Tschüss Tesla. Das war's. Mercedes EQC weist den Weg in der E-Mobilität.

Wie geht es jetzt weiter?

 

Ihr Kontakt bei diconium

Lukas Pierre Bessis
digital evangelist

Vor fast zwei Jahren, am 29. September 2016, stand der Vorstandsvorsitzende der Daimler AG, Dr.
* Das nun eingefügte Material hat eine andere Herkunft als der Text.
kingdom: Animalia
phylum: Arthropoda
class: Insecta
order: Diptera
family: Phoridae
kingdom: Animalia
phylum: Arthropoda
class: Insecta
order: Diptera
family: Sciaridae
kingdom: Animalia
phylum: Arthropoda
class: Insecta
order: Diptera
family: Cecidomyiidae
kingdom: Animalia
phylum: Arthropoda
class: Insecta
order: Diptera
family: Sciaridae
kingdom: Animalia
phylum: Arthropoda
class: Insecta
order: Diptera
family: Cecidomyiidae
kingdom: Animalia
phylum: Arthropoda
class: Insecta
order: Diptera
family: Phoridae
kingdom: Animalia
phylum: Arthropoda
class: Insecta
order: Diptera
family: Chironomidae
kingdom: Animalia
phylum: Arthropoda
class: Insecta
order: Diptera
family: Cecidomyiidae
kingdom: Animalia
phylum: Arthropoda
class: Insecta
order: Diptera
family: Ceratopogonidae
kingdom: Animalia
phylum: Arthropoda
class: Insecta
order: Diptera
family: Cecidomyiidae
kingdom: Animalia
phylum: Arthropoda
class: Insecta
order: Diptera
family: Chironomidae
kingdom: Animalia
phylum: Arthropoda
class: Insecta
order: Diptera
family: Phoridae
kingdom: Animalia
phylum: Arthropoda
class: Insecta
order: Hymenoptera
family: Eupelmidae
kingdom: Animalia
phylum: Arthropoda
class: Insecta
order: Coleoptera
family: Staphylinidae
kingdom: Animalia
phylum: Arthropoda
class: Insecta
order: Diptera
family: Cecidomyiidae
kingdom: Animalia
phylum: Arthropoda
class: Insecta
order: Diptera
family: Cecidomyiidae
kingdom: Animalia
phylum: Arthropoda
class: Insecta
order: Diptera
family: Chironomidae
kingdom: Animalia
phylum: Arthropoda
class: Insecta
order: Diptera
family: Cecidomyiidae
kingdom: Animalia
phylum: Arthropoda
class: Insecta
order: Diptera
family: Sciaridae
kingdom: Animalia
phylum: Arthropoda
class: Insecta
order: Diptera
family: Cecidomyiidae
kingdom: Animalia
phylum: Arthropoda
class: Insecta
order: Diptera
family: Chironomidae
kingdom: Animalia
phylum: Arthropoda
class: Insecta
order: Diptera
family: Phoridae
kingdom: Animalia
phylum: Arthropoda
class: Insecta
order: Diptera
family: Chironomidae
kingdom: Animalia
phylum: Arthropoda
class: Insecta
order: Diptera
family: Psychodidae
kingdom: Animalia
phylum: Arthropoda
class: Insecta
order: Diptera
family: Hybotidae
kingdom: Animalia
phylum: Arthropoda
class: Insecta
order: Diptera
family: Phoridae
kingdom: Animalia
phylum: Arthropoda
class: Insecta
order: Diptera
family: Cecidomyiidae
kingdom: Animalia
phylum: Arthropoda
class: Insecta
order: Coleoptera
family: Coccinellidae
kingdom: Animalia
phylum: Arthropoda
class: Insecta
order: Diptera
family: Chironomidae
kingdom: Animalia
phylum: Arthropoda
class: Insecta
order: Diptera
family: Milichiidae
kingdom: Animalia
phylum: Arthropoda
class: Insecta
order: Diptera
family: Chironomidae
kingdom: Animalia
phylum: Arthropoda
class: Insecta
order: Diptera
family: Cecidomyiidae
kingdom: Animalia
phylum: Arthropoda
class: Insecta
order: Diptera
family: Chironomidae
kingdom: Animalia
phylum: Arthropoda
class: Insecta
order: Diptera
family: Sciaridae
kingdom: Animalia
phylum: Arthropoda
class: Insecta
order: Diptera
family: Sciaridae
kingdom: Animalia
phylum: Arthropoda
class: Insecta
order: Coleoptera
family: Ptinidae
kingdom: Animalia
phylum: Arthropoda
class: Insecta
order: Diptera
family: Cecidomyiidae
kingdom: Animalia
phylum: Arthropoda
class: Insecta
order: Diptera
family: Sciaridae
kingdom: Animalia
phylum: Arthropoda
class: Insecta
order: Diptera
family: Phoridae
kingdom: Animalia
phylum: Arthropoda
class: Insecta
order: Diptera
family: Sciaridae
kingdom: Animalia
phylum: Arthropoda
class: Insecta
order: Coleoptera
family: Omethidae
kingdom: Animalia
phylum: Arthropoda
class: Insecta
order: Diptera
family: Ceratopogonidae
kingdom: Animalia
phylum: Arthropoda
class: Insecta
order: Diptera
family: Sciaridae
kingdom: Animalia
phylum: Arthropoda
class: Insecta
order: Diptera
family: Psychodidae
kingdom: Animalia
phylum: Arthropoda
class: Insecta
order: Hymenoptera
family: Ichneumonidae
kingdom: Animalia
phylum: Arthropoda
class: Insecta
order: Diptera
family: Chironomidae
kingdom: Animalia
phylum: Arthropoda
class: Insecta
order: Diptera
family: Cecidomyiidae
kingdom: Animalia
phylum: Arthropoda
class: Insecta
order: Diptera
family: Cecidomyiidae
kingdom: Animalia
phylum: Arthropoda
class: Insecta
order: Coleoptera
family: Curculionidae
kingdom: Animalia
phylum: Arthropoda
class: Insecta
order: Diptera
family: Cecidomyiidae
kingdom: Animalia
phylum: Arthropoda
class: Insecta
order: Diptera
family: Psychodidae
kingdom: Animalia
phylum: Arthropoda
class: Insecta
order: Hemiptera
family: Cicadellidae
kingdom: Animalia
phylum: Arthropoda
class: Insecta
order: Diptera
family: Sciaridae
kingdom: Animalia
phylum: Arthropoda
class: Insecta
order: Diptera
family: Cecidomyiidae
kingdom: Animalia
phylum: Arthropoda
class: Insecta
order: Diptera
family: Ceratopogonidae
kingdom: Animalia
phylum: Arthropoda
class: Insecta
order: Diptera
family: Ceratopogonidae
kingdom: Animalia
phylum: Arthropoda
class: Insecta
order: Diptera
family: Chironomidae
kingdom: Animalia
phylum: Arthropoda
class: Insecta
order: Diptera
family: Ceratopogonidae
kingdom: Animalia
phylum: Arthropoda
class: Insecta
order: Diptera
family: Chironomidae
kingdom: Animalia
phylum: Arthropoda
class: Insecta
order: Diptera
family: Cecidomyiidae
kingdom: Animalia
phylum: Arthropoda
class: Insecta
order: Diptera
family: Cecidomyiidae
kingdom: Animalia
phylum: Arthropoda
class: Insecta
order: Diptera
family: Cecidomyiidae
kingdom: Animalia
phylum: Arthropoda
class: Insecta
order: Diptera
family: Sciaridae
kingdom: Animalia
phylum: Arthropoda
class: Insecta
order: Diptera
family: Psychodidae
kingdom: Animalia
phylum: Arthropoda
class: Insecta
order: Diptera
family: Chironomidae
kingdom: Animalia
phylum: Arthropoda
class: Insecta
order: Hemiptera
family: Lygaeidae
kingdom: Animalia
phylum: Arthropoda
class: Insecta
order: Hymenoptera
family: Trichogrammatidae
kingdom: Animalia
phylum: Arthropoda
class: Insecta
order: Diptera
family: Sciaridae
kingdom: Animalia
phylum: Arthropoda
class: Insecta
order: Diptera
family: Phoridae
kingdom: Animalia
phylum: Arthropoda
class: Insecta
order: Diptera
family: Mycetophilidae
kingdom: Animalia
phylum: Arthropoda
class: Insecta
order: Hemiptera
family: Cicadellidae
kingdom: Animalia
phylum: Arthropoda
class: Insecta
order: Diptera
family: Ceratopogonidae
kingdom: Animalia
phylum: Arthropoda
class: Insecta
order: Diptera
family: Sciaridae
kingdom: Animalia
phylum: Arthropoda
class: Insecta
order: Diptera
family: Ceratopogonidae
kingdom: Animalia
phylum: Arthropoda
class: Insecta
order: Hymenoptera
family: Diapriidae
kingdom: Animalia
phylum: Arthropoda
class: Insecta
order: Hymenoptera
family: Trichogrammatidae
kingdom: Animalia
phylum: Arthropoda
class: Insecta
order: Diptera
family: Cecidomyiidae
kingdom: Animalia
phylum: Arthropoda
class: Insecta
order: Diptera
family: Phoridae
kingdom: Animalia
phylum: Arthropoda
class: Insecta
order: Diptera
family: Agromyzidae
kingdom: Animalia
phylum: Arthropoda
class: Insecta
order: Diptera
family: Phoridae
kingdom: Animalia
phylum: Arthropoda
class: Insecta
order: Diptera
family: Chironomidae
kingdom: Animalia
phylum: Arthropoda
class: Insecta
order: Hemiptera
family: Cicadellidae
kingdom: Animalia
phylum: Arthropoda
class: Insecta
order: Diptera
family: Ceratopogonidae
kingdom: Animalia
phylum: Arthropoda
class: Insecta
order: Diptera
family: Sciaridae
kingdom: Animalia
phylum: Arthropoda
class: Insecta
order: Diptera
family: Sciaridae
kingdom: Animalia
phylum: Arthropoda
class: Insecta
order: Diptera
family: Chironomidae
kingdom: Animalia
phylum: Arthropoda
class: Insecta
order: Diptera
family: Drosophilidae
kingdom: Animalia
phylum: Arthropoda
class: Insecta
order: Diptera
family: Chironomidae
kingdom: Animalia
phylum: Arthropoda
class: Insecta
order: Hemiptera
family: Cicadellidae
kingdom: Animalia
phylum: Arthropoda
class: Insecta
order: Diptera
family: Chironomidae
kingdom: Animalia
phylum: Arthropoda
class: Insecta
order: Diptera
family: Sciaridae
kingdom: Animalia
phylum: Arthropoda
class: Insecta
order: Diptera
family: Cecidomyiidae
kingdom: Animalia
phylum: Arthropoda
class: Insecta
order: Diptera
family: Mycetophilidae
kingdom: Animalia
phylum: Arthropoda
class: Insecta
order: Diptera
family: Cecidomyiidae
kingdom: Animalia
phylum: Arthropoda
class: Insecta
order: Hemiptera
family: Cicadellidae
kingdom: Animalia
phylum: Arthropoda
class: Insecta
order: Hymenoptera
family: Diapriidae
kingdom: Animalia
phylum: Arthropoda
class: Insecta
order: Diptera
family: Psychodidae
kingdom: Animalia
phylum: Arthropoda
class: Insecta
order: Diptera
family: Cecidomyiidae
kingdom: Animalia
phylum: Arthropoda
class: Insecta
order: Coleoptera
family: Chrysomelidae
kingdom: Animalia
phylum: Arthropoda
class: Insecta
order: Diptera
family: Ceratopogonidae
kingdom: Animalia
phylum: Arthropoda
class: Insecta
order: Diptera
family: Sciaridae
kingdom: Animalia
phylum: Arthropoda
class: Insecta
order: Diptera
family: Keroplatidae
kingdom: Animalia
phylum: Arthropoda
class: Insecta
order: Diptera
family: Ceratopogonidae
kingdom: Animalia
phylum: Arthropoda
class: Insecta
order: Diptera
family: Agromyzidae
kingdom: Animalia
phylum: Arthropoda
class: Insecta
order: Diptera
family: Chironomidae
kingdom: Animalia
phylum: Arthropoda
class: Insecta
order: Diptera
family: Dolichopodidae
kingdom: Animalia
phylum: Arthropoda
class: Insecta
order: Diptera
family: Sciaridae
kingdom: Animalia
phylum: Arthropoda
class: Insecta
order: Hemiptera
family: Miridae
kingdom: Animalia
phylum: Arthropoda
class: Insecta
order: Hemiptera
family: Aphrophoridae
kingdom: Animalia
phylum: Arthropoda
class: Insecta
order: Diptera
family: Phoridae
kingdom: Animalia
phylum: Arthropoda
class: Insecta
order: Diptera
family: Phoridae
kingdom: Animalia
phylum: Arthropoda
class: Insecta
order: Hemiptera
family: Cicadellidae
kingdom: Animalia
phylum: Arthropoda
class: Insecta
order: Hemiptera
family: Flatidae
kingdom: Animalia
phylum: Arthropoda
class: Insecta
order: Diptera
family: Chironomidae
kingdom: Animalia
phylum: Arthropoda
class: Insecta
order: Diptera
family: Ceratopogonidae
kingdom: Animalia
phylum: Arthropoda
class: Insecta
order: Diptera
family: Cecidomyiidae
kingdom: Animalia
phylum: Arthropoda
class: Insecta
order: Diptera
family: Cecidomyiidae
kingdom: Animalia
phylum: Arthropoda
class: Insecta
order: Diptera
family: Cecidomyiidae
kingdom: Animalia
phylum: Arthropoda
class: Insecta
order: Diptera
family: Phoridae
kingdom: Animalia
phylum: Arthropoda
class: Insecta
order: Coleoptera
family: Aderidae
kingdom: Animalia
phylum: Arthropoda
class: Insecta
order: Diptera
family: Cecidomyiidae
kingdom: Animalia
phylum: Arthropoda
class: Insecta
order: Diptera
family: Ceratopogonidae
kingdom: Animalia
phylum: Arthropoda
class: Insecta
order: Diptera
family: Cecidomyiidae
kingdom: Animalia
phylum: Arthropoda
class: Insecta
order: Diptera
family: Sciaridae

Dieter Zetsche, auf der Bühne der Paris Motor Show und kündigte die Elektroautos von Mercedes-Benz, die unter der Marke EQ zukünftig verkauft werden sollen, an.

diconium Evangelist Lukas-Pierre Bessis sagte darauf hin in seinem Blogpost auf diconium voraus, dass dies das Ende von Tesla bedeuten würde. Tesla hätte bis dahin ihr Momentum nicht genutzt und da nun eines der Schwergewichte der Automobilindustrie in den Ring der E-Mobilität steigt, hätten sie nun das Nachsehen.

Eine hitzige Online-Debatte entfachte sich daraufhin, die bis heute immer wieder die Gemüter erhitzt.

Mercedes EQC | Header | diconium

Tschüss Tesla. Das war's. Mercedes EQC weist den Weg in der E-Mobilität.

Kritik an Tesla – berechtigterweise?

Einer der Kritikpunkte an Tesla war, dass sie es bis heute nicht geschafft haben zu liefern. Immer wurde nur angekündigt, aber die entscheidenden Schritte folgten nicht, ganz im Gegenteil dazu Mercedes-Benz. So wie es scheint, behält der diconium Evangelist nun Recht, denn heute, am 4. September 2018, stellte Daimler-Chef Zetsche wie angekündigt und im Gegensatz zu Tesla im Zeitplan, das erste EQ Modell vor.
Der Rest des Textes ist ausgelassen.